A study of the catalytic properties of pyruvate kinase isozymes from salmon and an examination of their functional relationships

Abstract

AbstractTwo major isozymes of pyruvate kinase that differ in electrophoretic and kinetic properties are found in salmon (Oncorhynchus kisutch). Type M occurs in cardiac and skeletal muscle, while type K is the main isozyme of the other tissues. We have been examining the structural and kinetic properties of the pyruvate kinase isozymes of salmon in an effort to assess their regulatory properties as well as their structural and functional relationships to the isozymes from “higher” vertebrates. We find that type K pyruvate kinase has hyperbolic kinetics with both phosphoenolpyruvate and ADP but that the apparent affinities for the two substrates are interdependent. That is, decreased affinities for phosphoenolpyruvate occur at higher concentrations of ADP and vice versa. In contrast, salmon type M pyruvate kinase has slightly sigmoidal kinetics with phosphoenolpyruvate, indicative of cooperative interactions among subunits of the latter isozyme. However, the affinity of this isozyme for each substrate is much less effected by the concentration of the other substrate.

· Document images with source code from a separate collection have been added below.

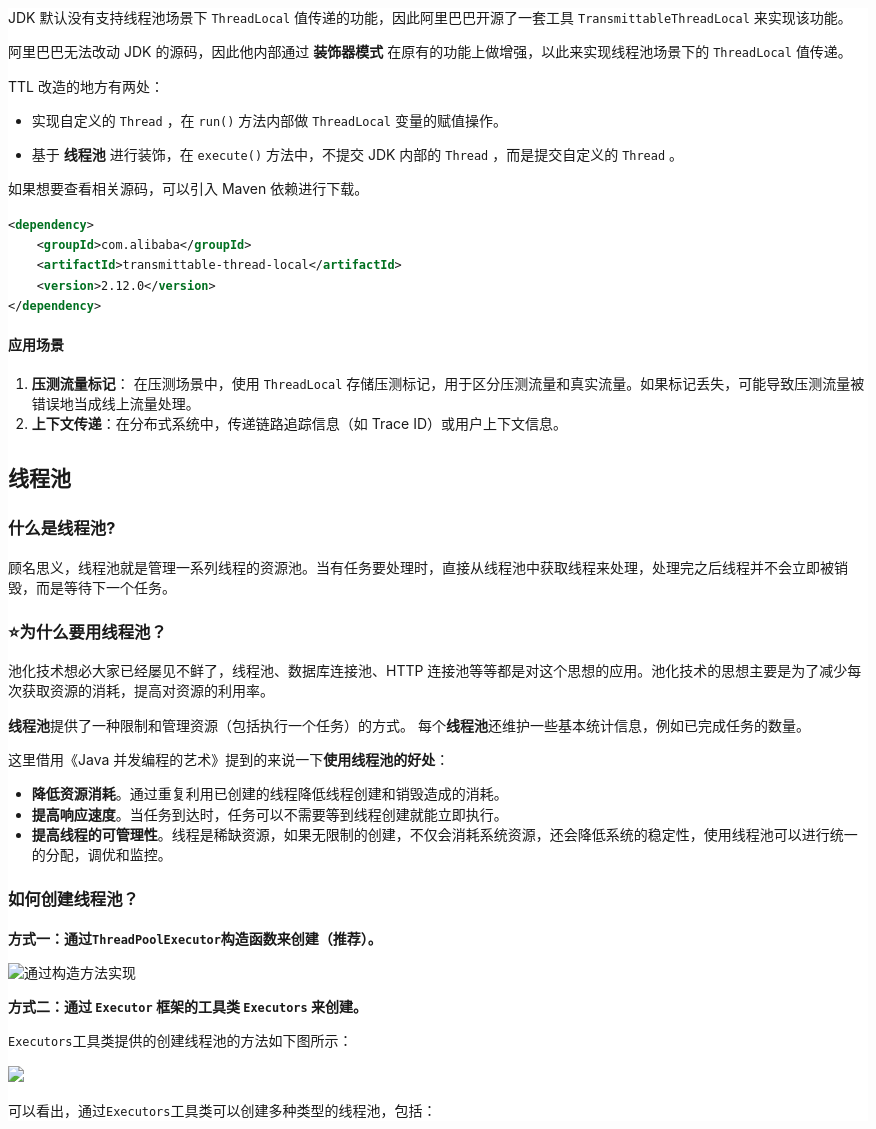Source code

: JDK 默认没有支持线程池场景下 `ThreadLocal` 值传递的功能，因此阿里巴巴开源了一套工具 `TransmittableThreadLocal` 来实现该功能。

阿里巴巴无法改动 JDK 的源码，因此他内部通过 **装饰器模式** 在原有的功能上做增强，以此来实现线程池场景下的 `ThreadLocal` 值传递。

TTL 改造的地方有两处：

- 实现自定义的 `Thread` ，在 `run()` 方法内部做 `ThreadLocal` 变量的赋值操作。

- 基于 **线程池** 进行装饰，在 `execute()` 方法中，不提交 JDK 内部的 `Thread` ，而是提交自定义的 `Thread` 。

如果想要查看相关源码，可以引入 Maven 依赖进行下载。

```XML
<dependency>
    <groupId>com.alibaba</groupId>
    <artifactId>transmittable-thread-local</artifactId>
    <version>2.12.0</version>
</dependency>
```

#### 应用场景

1. **压测流量标记**： 在压测场景中，使用 `ThreadLocal` 存储压测标记，用于区分压测流量和真实流量。如果标记丢失，可能导致压测流量被错误地当成线上流量处理。
2. **上下文传递**：在分布式系统中，传递链路追踪信息（如 Trace ID）或用户上下文信息。

## 线程池

### 什么是线程池?

顾名思义，线程池就是管理一系列线程的资源池。当有任务要处理时，直接从线程池中获取线程来处理，处理完之后线程并不会立即被销毁，而是等待下一个任务。

### ⭐️为什么要用线程池？

池化技术想必大家已经屡见不鲜了，线程池、数据库连接池、HTTP 连接池等等都是对这个思想的应用。池化技术的思想主要是为了减少每次获取资源的消耗，提高对资源的利用率。

**线程池**提供了一种限制和管理资源（包括执行一个任务）的方式。 每个**线程池**还维护一些基本统计信息，例如已完成任务的数量。

这里借用《Java 并发编程的艺术》提到的来说一下**使用线程池的好处**：

- **降低资源消耗**。通过重复利用已创建的线程降低线程创建和销毁造成的消耗。
- **提高响应速度**。当任务到达时，任务可以不需要等到线程创建就能立即执行。
- **提高线程的可管理性**。线程是稀缺资源，如果无限制的创建，不仅会消耗系统资源，还会降低系统的稳定性，使用线程池可以进行统一的分配，调优和监控。

### 如何创建线程池？

**方式一：通过`ThreadPoolExecutor`构造函数来创建（推荐）。**

![通过构造方法实现](./images/java-thread-pool-summary/threadpoolexecutor构造函数.png)

**方式二：通过 `Executor` 框架的工具类 `Executors` 来创建。**

`Executors`工具类提供的创建线程池的方法如下图所示：

![](https://oss.javaguide.cn/github/javaguide/java/concurrent/executors-new-thread-pool-methods.png)

可以看出，通过`Executors`工具类可以创建多种类型的线程池，包括：
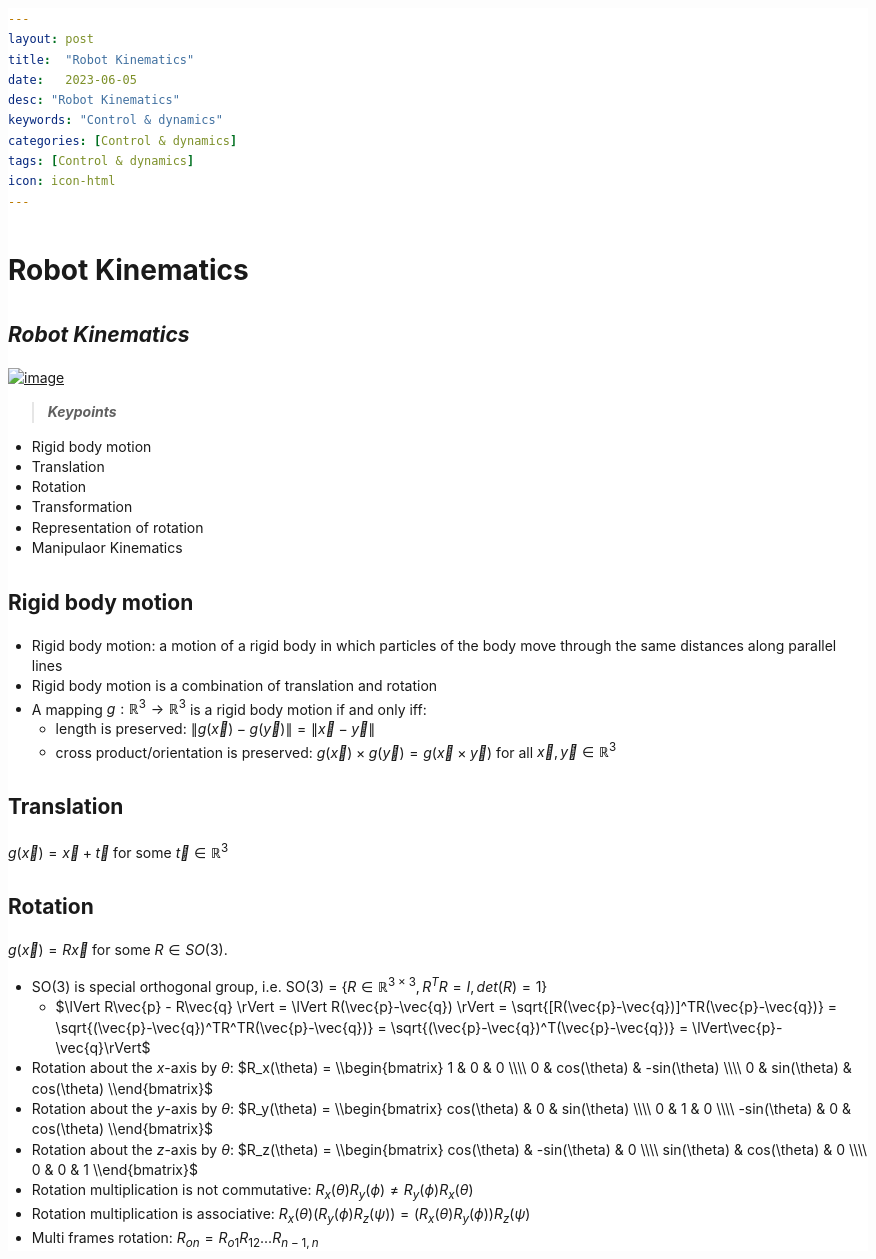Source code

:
 ```yaml
---
layout: post
title:  "Robot Kinematics"
date:   2023-06-05
desc: "Robot Kinematics"
keywords: "Control & dynamics"
categories: [Control & dynamics]
tags: [Control & dynamics]
icon: icon-html
---
```



# Robot Kinematics
## _Robot Kinematics_

[![image](https://www.pomorobotics.com/wp-content/uploads/2021/10/ur16e.png)](https://drive.google.com/file/d/14bx06ayhoxrtm7DalFnlyG1W4R9Y-gXf/view?usp=share_link)

> **_Keypoints_**
- Rigid body motion
- Translation
- Rotation
- Transformation
- Representation of rotation
- Manipulaor Kinematics


## Rigid body motion
- Rigid body motion: a motion of a rigid body in which particles of the body move through the same distances along parallel lines
- Rigid body motion is a combination of translation and rotation
- A mapping $g: \mathbb{R}^3 \rightarrow \mathbb{R}^3$ is a rigid body motion if and only iff:
  - length is preserved: $\lVert g(\vec{x}) - g(\vec{y}) \rVert = \lVert \vec{x} - \vec{y} \rVert$
  - cross product/orientation is preserved: $g(\vec{x}) \times g(\vec{y}) = g(\vec{x} \times \vec{y})$ for all $\vec{x}, \vec{y} \in \mathbb{R}^3$

## Translation
$g(\vec{x}) = \vec{x} + \vec{t}$ for some $\vec{t} \in \mathbb{R}^3$

## Rotation
$g(\vec{x}) = R\vec{x}$ for some $R \in SO(3)$.

- SO(3) is special orthogonal group, i.e. SO(3) = $\{R \in \mathbb{R}^{3 \times 3}, R^TR = I, det(R) = 1\}$ 
  - $\lVert R\vec{p} - R\vec{q} \rVert = \lVert R(\vec{p}-\vec{q}) \rVert = \sqrt{[R(\vec{p}-\vec{q})]^TR(\vec{p}-\vec{q})} = \sqrt{(\vec{p}-\vec{q})^TR^TR(\vec{p}-\vec{q})} = \sqrt{(\vec{p}-\vec{q})^T(\vec{p}-\vec{q})} = \lVert\vec{p}-\vec{q}\rVert$
- Rotation about the $x$-axis by $\theta$: $R_x(\theta) = \\begin{bmatrix} 1 & 0 & 0 \\\\ 0 & cos(\theta) & -sin(\theta) \\\\ 0 & sin(\theta) & cos(\theta) \\end{bmatrix}$  
- Rotation about the $y$-axis by $\theta$: $R_y(\theta) = \\begin{bmatrix} cos(\theta) & 0 & sin(\theta) \\\\ 0 & 1 & 0 \\\\ -sin(\theta) & 0 & cos(\theta) \\end{bmatrix}$
- Rotation about the $z$-axis by $\theta$: $R_z(\theta) = \\begin{bmatrix} cos(\theta) & -sin(\theta) & 0 \\\\ sin(\theta) & cos(\theta) & 0 \\\\ 0 & 0 & 1 \\end{bmatrix}$
- Rotation multiplication is not commutative: $R_x(\theta)R_y(\phi) \neq R_y(\phi)R_x(\theta)$
- Rotation multiplication is associative: $R_x(\theta)(R_y(\phi)R_z(\psi)) = (R_x(\theta)R_y(\phi))R_z(\psi)$
- Multi frames rotation: $R_{on} = R_{o1}R_{12}...R_{n-1,n}$
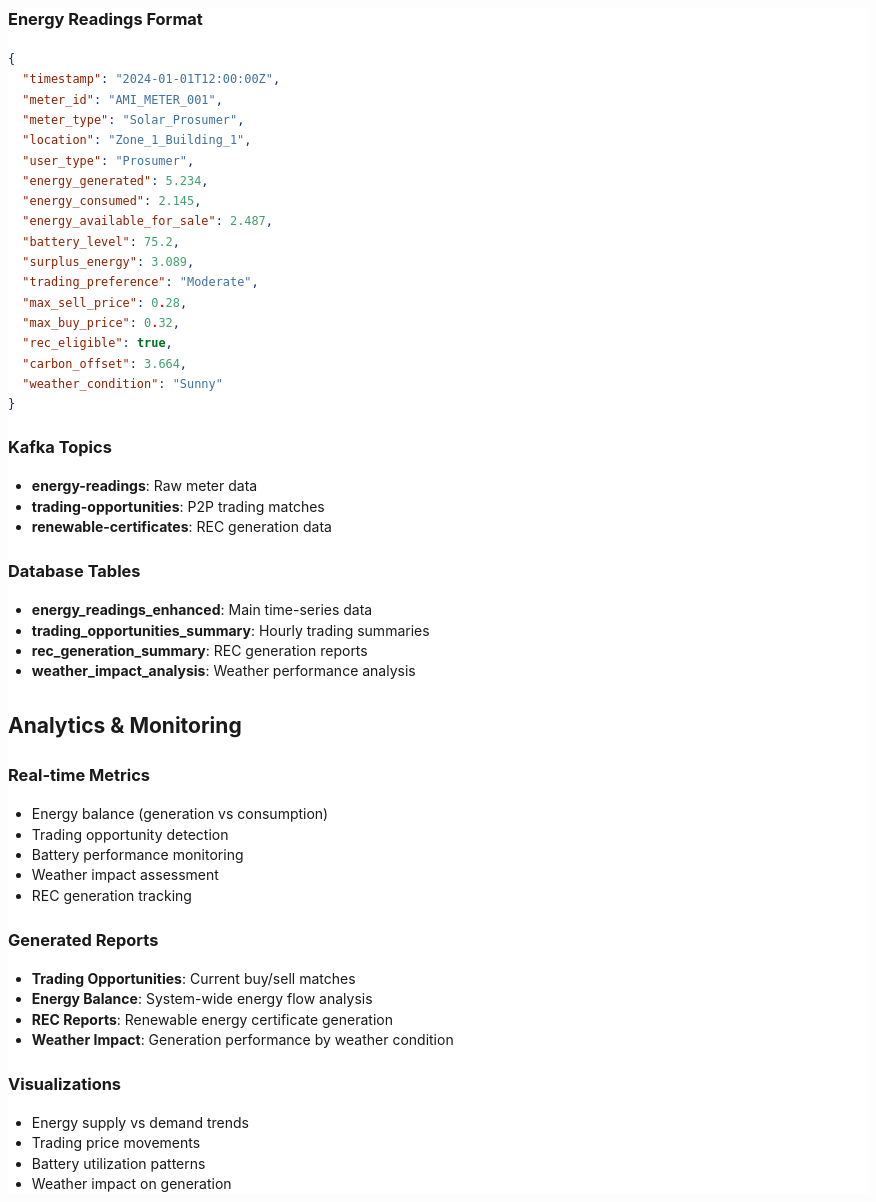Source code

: ### Energy Readings Format
```json
{
  "timestamp": "2024-01-01T12:00:00Z",
  "meter_id": "AMI_METER_001",
  "meter_type": "Solar_Prosumer",
  "location": "Zone_1_Building_1",
  "user_type": "Prosumer",
  "energy_generated": 5.234,
  "energy_consumed": 2.145,
  "energy_available_for_sale": 2.487,
  "battery_level": 75.2,
  "surplus_energy": 3.089,
  "trading_preference": "Moderate",
  "max_sell_price": 0.28,
  "max_buy_price": 0.32,
  "rec_eligible": true,
  "carbon_offset": 3.664,
  "weather_condition": "Sunny"
}
```

### Kafka Topics
- **energy-readings**: Raw meter data
- **trading-opportunities**: P2P trading matches
- **renewable-certificates**: REC generation data

### Database Tables
- **energy_readings_enhanced**: Main time-series data
- **trading_opportunities_summary**: Hourly trading summaries
- **rec_generation_summary**: REC generation reports
- **weather_impact_analysis**: Weather performance analysis

## Analytics & Monitoring

### Real-time Metrics
- Energy balance (generation vs consumption)
- Trading opportunity detection
- Battery performance monitoring
- Weather impact assessment
- REC generation tracking

### Generated Reports
- **Trading Opportunities**: Current buy/sell matches
- **Energy Balance**: System-wide energy flow analysis
- **REC Reports**: Renewable energy certificate generation
- **Weather Impact**: Generation performance by weather condition

### Visualizations
- Energy supply vs demand trends
- Trading price movements
- Battery utilization patterns
- Weather impact on generation
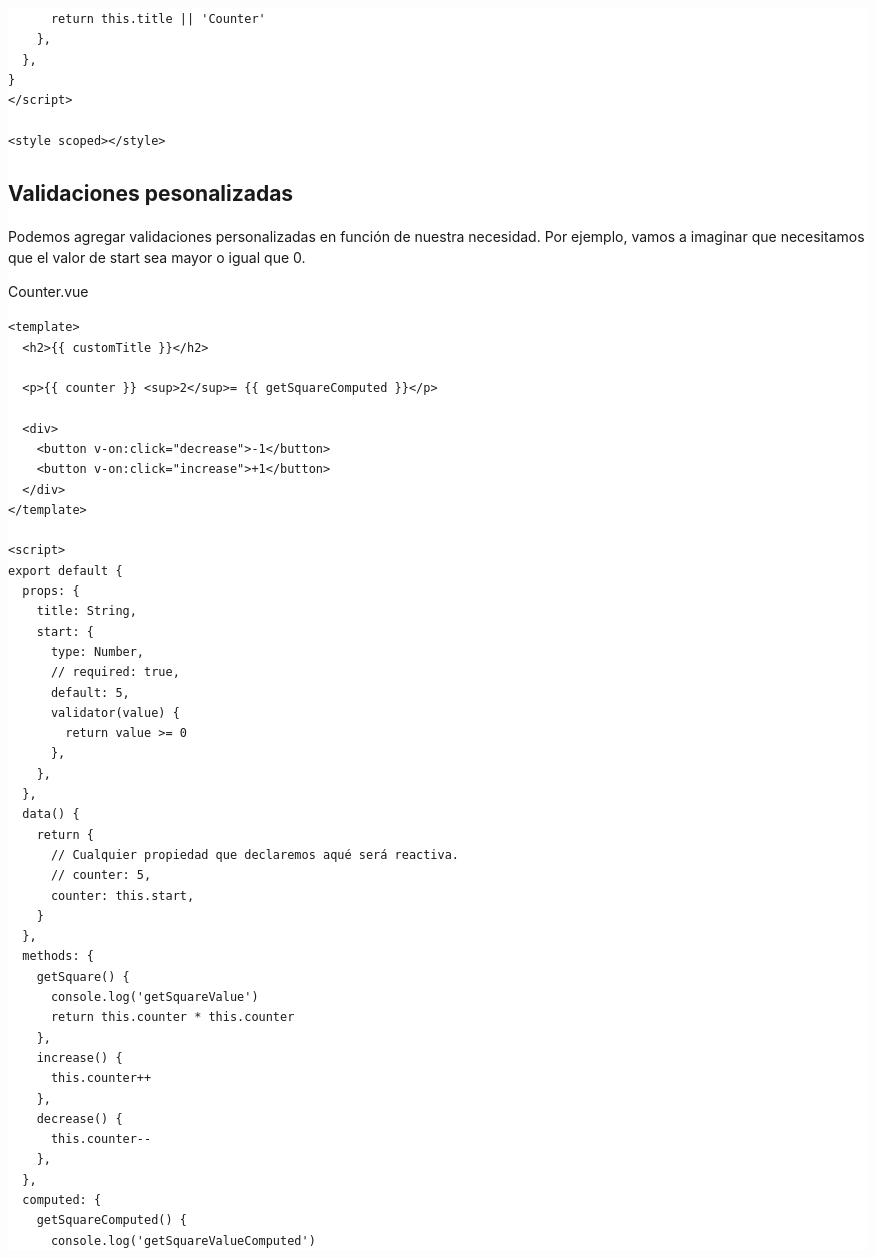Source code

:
 ```
      return this.title || 'Counter'
    },
  },
}
</script>

<style scoped></style>

```

## Validaciones pesonalizadas

Podemos agregar validaciones personalizadas en función de nuestra necesidad. Por ejemplo, vamos a imaginar que necesitamos que el valor de start sea mayor o igual que 0.

Counter.vue

```
<template>
  <h2>{{ customTitle }}</h2>

  <p>{{ counter }} <sup>2</sup>= {{ getSquareComputed }}</p>

  <div>
    <button v-on:click="decrease">-1</button>
    <button v-on:click="increase">+1</button>
  </div>
</template>

<script>
export default {
  props: {
    title: String,
    start: {
      type: Number,
      // required: true,
      default: 5,
      validator(value) {
        return value >= 0
      },
    },
  },
  data() {
    return {
      // Cualquier propiedad que declaremos aqué será reactiva.
      // counter: 5,
      counter: this.start,
    }
  },
  methods: {
    getSquare() {
      console.log('getSquareValue')
      return this.counter * this.counter
    },
    increase() {
      this.counter++
    },
    decrease() {
      this.counter--
    },
  },
  computed: {
    getSquareComputed() {
      console.log('getSquareValueComputed')
```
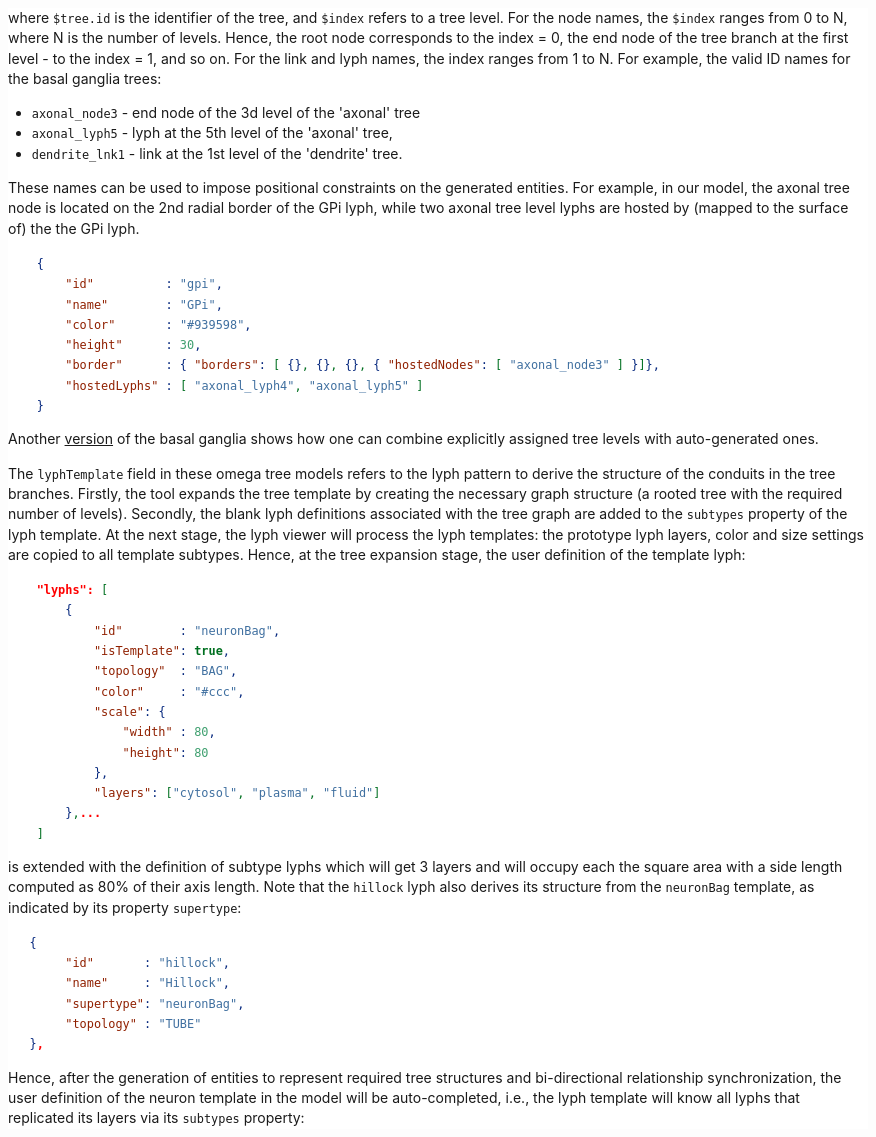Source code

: where `$tree.id` is the identifier of the tree, and `$index` refers to a tree level.
For the node names, the `$index` ranges from 0 to N, where N is the number of levels. Hence,
the root node corresponds to the index = 0, the end node of the tree branch at the first level - to the index = 1, and so on. For the link and lyph names, the index ranges from 1 to N. For example, the valid ID names for the basal ganglia trees:

* `axonal_node3`  - end node of the 3d level of the 'axonal' tree
* `axonal_lyph5`  - lyph at the 5th level of the 'axonal' tree,
* `dendrite_lnk1` - link at the 1st level of the 'dendrite' tree.

These names can be used to impose positional constraints on the generated entities. For example,
in our model, the axonal tree node is located on the 2nd radial border of the GPi lyph, while two axonal tree
level lyphs are hosted by (mapped to the surface of) the the GPi lyph.
```json
    {
        "id"          : "gpi",
        "name"        : "GPi",
        "color"       : "#939598",
        "height"      : 30,
        "border"      : { "borders": [ {}, {}, {}, { "hostedNodes": [ "axonal_node3" ] }]},
        "hostedLyphs" : [ "axonal_lyph4", "axonal_lyph5" ]
    }
```

Another [version](https://github.com/open-physiology/open-physiology-viewer/blob/master/test/data/neuronTrees.json) of the basal ganglia shows how one can combine explicitly assigned tree levels with auto-generated ones.

The `lyphTemplate` field in these omega tree models refers to the lyph pattern to derive the structure of the conduits in the tree branches. Firstly, the tool expands the tree template by creating the necessary graph structure (a rooted tree with the required number of levels). Secondly, the blank lyph definitions associated with the tree graph are added to the `subtypes` property of the lyph template. At the next stage, the lyph viewer will process the lyph templates: the prototype lyph layers, color and size settings are copied to all template subtypes.
Hence, at the tree expansion stage, the user definition of the template lyph:
```json
    "lyphs": [
        {
            "id"        : "neuronBag",
            "isTemplate": true,
            "topology"  : "BAG",
            "color"     : "#ccc",
            "scale": {
                "width" : 80,
                "height": 80
            },
            "layers": ["cytosol", "plasma", "fluid"]
        },...
    ]
```
is extended with the definition of subtype lyphs which will get 3 layers and will occupy each the square area with a side length computed as 80% of their axis length. Note that the `hillock` lyph also derives its structure from the `neuronBag` template, as indicated by its property `supertype`:
```json
   {
        "id"       : "hillock",
        "name"     : "Hillock",
        "supertype": "neuronBag",
        "topology" : "TUBE"
   },
```
Hence, after the generation of entities to represent required tree structures and bi-directional relationship synchronization, the user definition of the neuron template in the model will be auto-completed, i.e., the lyph template will know all lyphs that replicated its layers via its `subtypes` property:
```json
```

Salmon type K pyruvate kinase binds Mg++ cooperatively in the absence of fructose bisphosphate, where as type M binds Mg++ twice as tightly but in a non cooperative fashion. Both enzymes are inhibited to a similar extent by ATP, but they may differ in the nature of this inhibition. The salmon isozymes differ from avian and mammalian pyruvate kinase in that they are much less susceptible to inhibition by alanine and phenylalanine. The kinetic properties of salmon type K pyruvate kinase imply it to be more amenable to regulation that salmon type M, a situation that is also true for the corresponding isozymes from birds and mammals. Nevertheless, the two salmon isozymes appear to be more similar kinetically to each other than are types K and M pyruvate kinases from higher vertebrates, suggesting less evolutionary divergence for the salmon isozymes.